Serrano brought up a plastic water bottle with a long flexible straw and brought it up to Crush’s lips. Crush sucked from the straw somewhat painfully, but was able to clear his throat after a few long swallows. Serrano put down the bottle. The gentle Filipino doctor in his mid-50s, smiled down at him.
“Chris, I’m going to just check a few things out as I’ve done the last few times I visited you. Okay?”
“Okay, doctor,” he answered in a low whisper. Serrano went through his routine with quiet efficiency. He studied Cordell’s eyes with a tiny flashlight, pressed his fingers along his chin, jaw and cheekbones.
He opened his mouth and shown the light down his throat as well as into both ears. He annotated notes on his clipboard and compared his results with the blood pressure and EKG readings on the life-support machine connected to Cordell by several tubes and electrical wires. Serrano smiled respectfully.
“Your blood pressure, breathing and heart rate are stable, Chris. Very good signs.” Another sign that came to Crush was the fact that he was beginning to recall what had transpired the past three days. It was hazy, but he could remember some of it. Then the mysterious woman’s voice entered his mind.
Let us begin. . .
“How do you feel, Chris?” asked Serrano, snapping him out of his momentary drift. He gave Crush the water bottle again and he sipped it deeply.

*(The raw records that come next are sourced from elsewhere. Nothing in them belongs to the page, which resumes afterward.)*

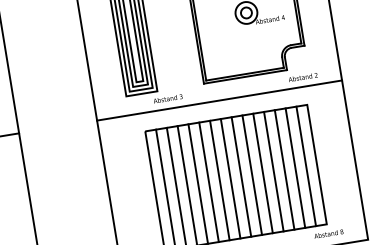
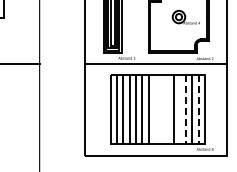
line: (306, 167) -> (198, 109), solid -> dashed
line: (273, 170) -> (179, 108), removed
line: (285, 170) -> (186, 109), solid -> dashed
line: (252, 174) -> (167, 108), removed
line: (242, 175) -> (161, 108), removed
line: (230, 177) -> (154, 108), removed

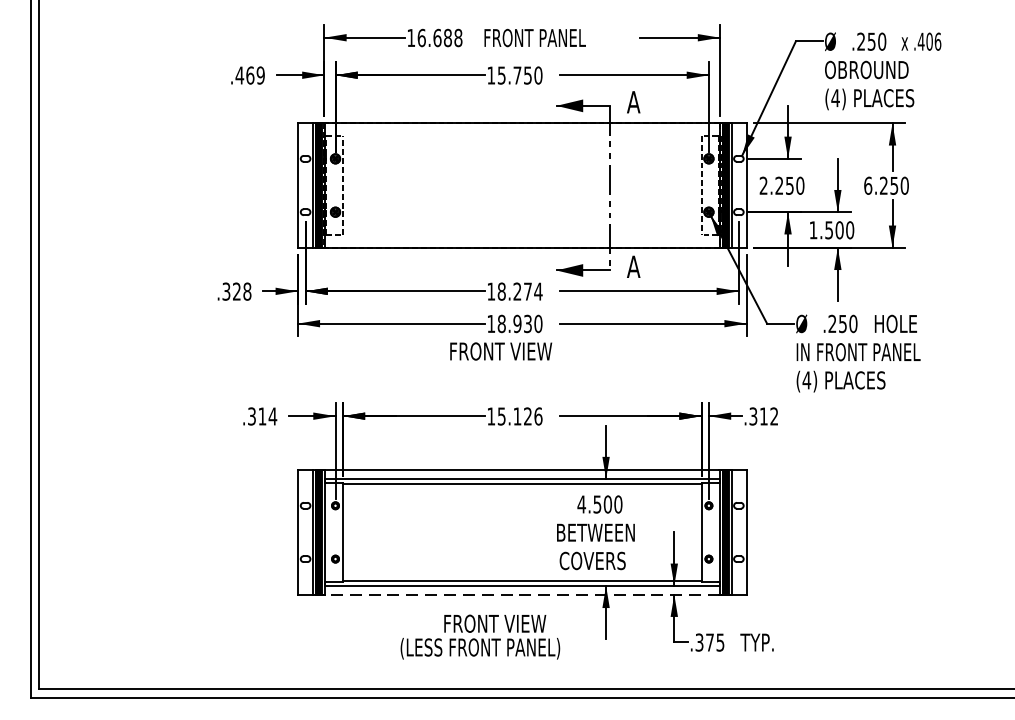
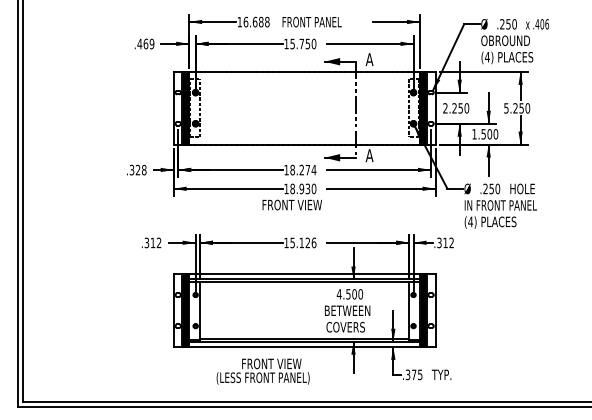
text: (868, 186) -> (506, 108), 6.250 -> 5.250
text: (271, 415) -> (158, 242), .314 -> .312
line: (522, 593) -> (304, 346), dashed -> solid
text: (479, 636) -> (262, 371), moved

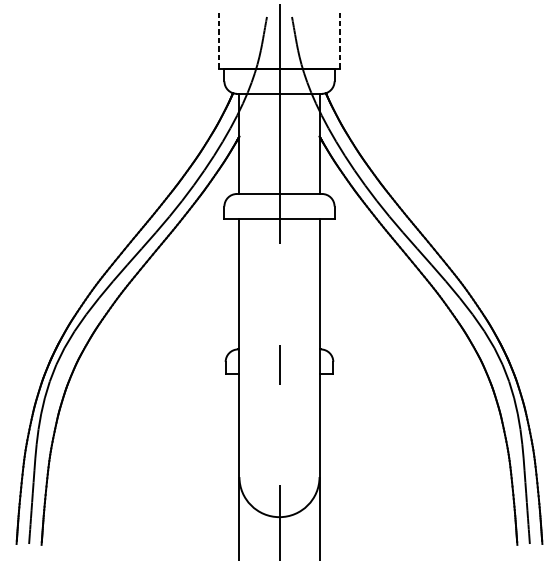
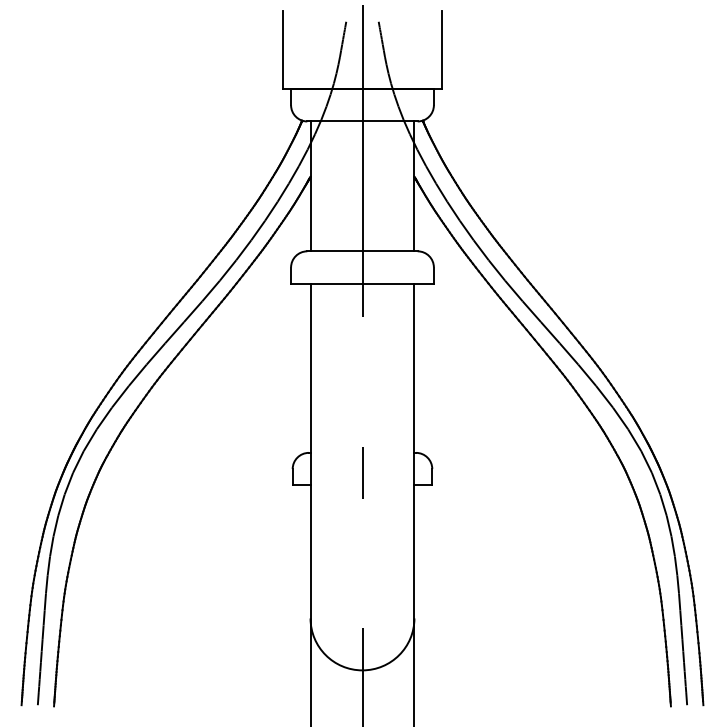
line: (218, 39) -> (283, 50), dashed -> solid
line: (340, 39) -> (441, 50), dashed -> solid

“I feel. . .broken,” he answered with effort. Serrano nodded in understanding.
“Have the nurses been talking with you? It’s important to exercise your larynx and vocal muscles.” Crush remembered this, too.
“Yes, Doctor. They’ve talked to me during their rounds.” His throat was sore but he was determined to communicate no matter how painful. Serrano let him drink again. “But they won’t answer my questions.” Crush’s mental state seemed to regain clarity, and his memory was also strengthening to the point where he could remember asking the nurses specific questions, albeit they went unanswered. Serrano pulled up a stool and put down his clipboard.

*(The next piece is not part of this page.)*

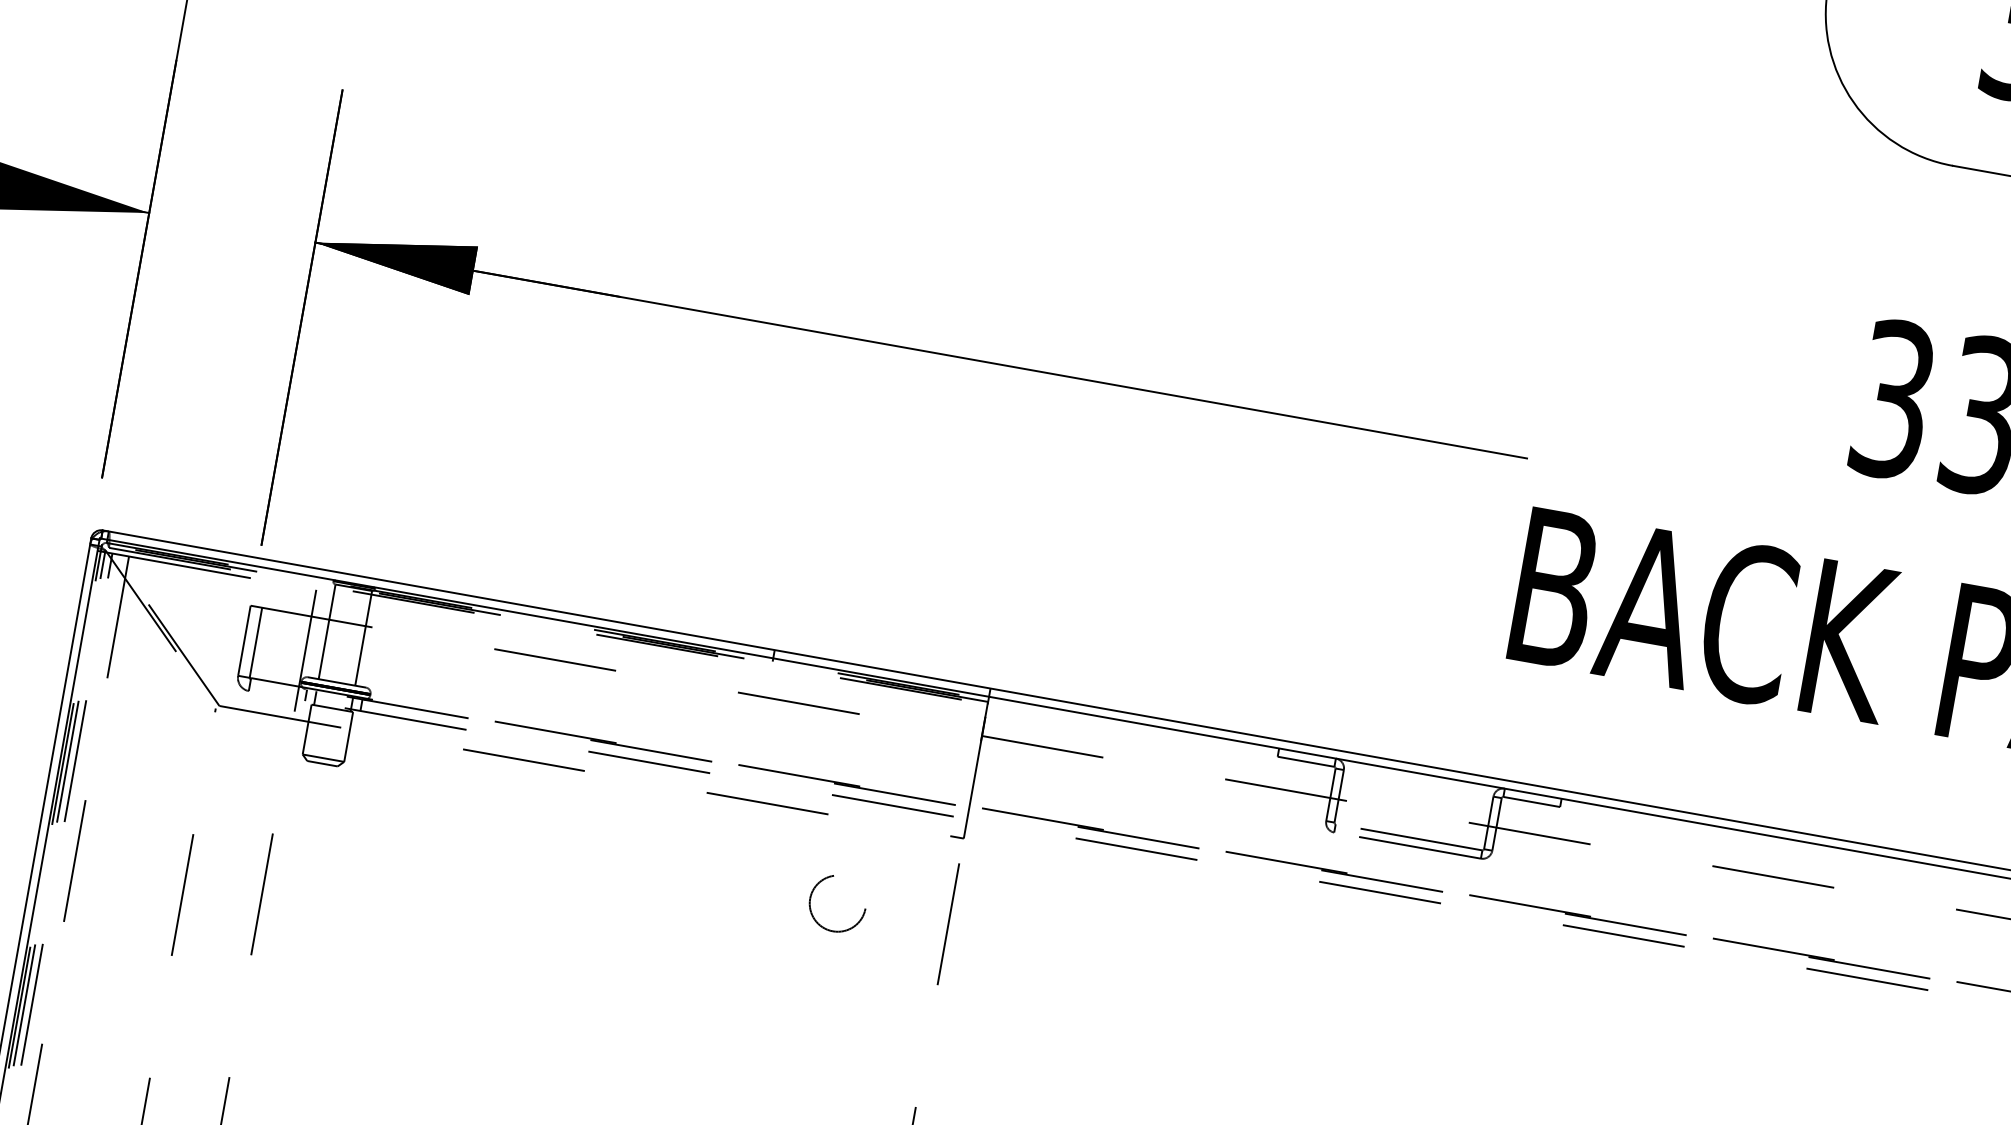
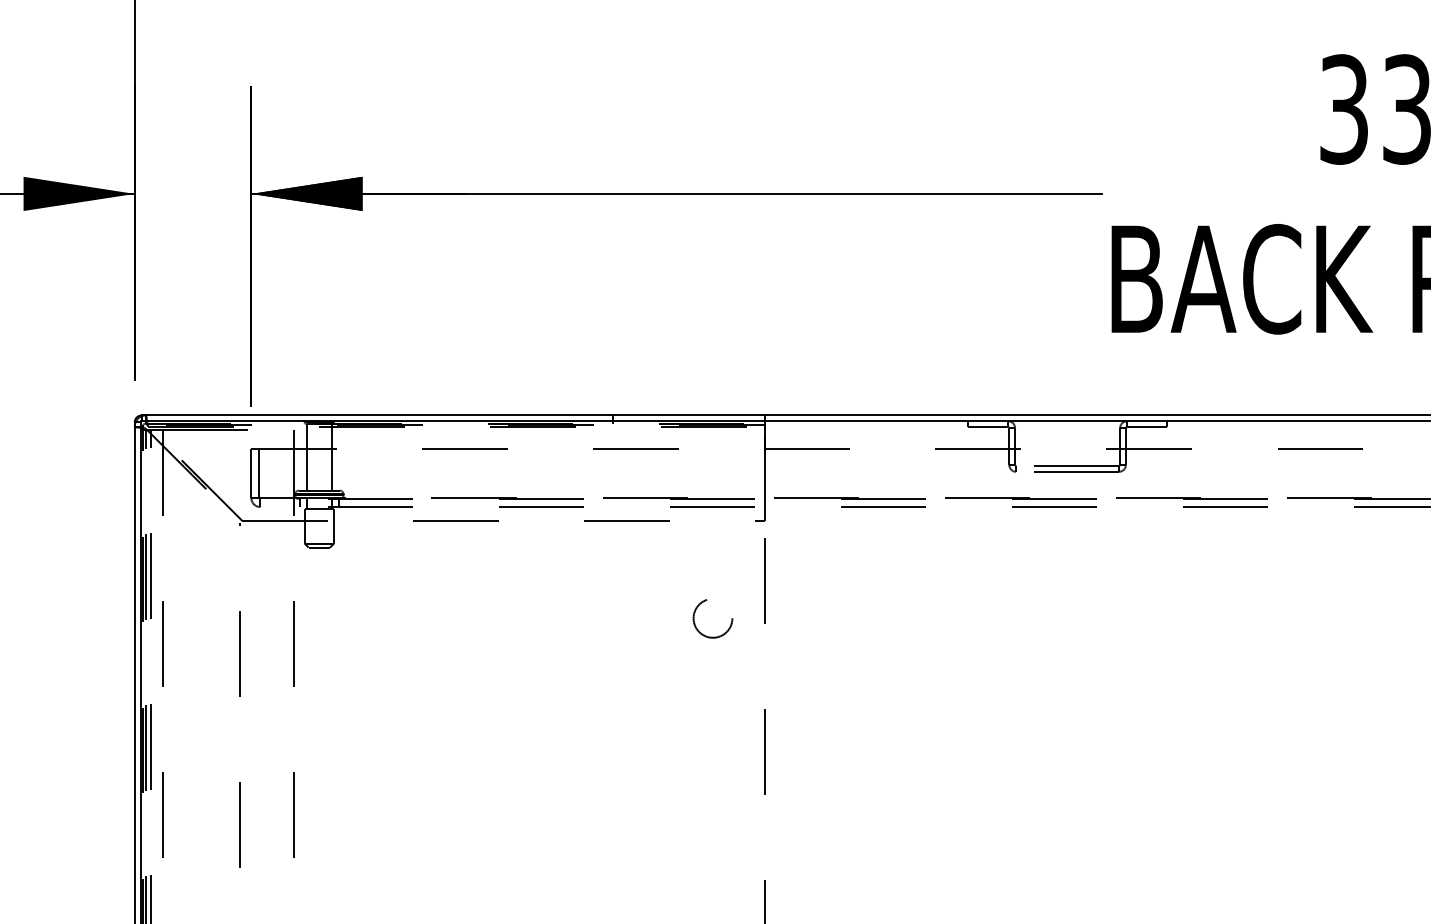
circle: (837, 903) -> (712, 618), moved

“What questions do you have? I’ll do my best to answer them.”
“What happened to me?” Serrano didn’t expect the directness of the question and his smile dropped a few centimeters.

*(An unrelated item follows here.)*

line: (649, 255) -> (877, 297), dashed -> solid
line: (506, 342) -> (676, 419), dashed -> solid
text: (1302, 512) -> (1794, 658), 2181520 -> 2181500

“Chris, you were in a horrible accident at your last race at the Sepang track in Malaysia. Do you remember that place?”
“No.”
“You crashed into the bike of your friend Jason Pines.”
“JACE!” Crush barked bringing instant pain to his throat. “What happened to him?” Serrano raised his palms up in reassurance.
“Don’t worry, Chris. Mr. Pines is fine. He’s going through physical therapy in his home state of Oregon.” Crush’s eyes reflected relief.
“Doctor, I can’t feel my body. I can’t move anything, my fingertips, toes, nothing.” Serrano again nodded. It was going to pain him to explain.
“Your paralysis is the result of the damage to over 82 percent of your spinal column. You’ve been in a coma all this time. It is a miracle that you are alive at all.”
“How long have I been out?” Serrano hesitated, his smile completely gone now. “Please, Doctor. How long?”
“As of four days ago, 23 months, 17 days.”
“What?!”
“Son, you’ve been in a coma for almost two years.”
The room suddenly plunged into utter silence. The shock of the statement slammed into him like a massive wave on a rocky cliff. His eyes pulled away from Serrano and fixed themselves on the ceiling.
The enormity of this reality was too much for him to handle and he felt himself crying. Fresh naked tears poured out from the young man who ignored the pain in his throat to wail loudly at his fate. If Crush had opened his eyes, he would have seen that Dr. Serrano, one of Kaiser’s most experienced paralysis doctors and a veteran of hundreds of spinal surgeries, was also crying.